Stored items
========================================================================

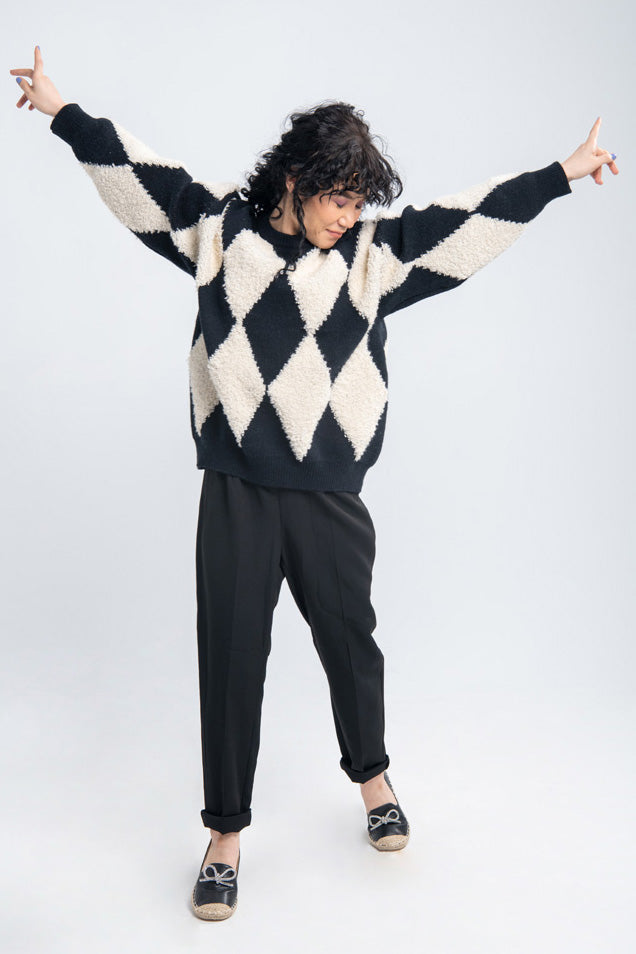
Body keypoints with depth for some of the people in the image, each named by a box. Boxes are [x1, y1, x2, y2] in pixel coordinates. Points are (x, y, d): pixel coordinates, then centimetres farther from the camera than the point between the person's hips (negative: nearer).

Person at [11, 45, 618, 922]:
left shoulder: (374, 251, 5)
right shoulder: (221, 227, 4)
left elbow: (473, 219, 7)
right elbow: (137, 171, 11)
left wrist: (563, 173, 8)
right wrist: (63, 111, 13)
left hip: (329, 494, 1)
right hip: (235, 493, 0)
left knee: (350, 641, 14)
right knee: (230, 655, 6)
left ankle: (373, 778, 41)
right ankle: (227, 833, 23)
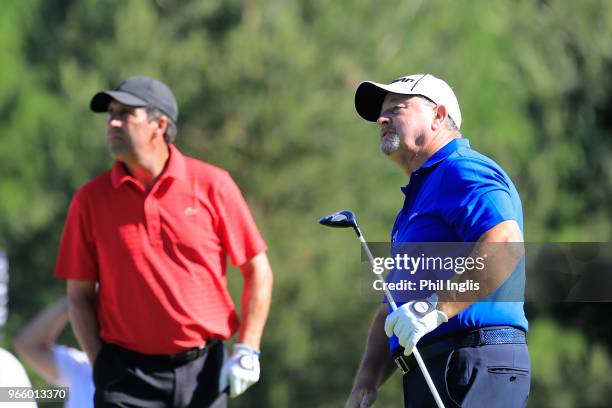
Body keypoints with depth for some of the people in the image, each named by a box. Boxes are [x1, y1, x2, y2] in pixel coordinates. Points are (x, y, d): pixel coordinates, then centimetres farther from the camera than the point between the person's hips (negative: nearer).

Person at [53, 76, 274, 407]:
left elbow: (258, 271, 5)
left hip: (203, 367, 0)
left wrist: (247, 352, -3)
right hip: (127, 373, 0)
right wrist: (101, 365, -4)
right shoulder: (91, 199, 3)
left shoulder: (211, 185, 0)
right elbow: (79, 295, 7)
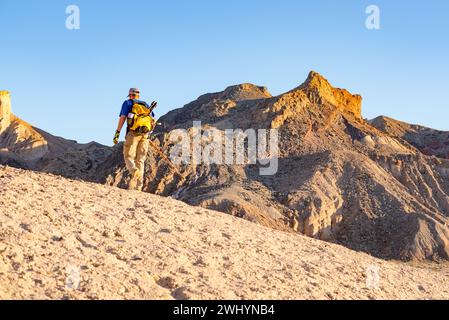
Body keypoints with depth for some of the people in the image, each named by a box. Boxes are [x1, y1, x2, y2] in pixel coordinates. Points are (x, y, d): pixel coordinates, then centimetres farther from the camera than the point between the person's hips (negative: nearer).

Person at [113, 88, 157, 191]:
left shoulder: (128, 103, 13)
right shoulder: (146, 105, 26)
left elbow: (122, 117, 1)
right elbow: (152, 120, 16)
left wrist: (117, 133, -3)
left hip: (133, 133, -4)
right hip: (145, 134, 4)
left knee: (129, 157, -1)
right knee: (140, 160, 5)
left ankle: (134, 171, -34)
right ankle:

========================================================================

▶ WORK REQUEST: Write out the rows again, starting with the line containing "right knee: (230, 655, 6)" and going on through the line containing "right elbow: (79, 295, 7)". Multiply only the keypoint coordinates and depth values by 1.9, round them to whole numbers with halves going up, keep all other text unchanged, and omit the pictures.

▶ RESPONSE BELOW:
right knee: (437, 1245, 11)
left ankle: (709, 1478, 78)
right ankle: (431, 1583, 44)
Body keypoints with depth for some of the people in the image, each named by a box. Boxes are [x1, y1, x2, y2] in pixel coordinates. Points are (x, y, d): pixel coordinates, then centimetres farther from the camera than the point between the person's hips (negative: nearer).

Person at [53, 76, 274, 407]:
left elbow: (490, 515, 10)
left hip: (386, 697, 0)
left wrist: (469, 669, -6)
right hip: (241, 709, 0)
right wrist: (192, 694, -8)
right shoulder: (173, 378, 6)
left shoulder: (401, 352, 0)
right elbow: (150, 561, 13)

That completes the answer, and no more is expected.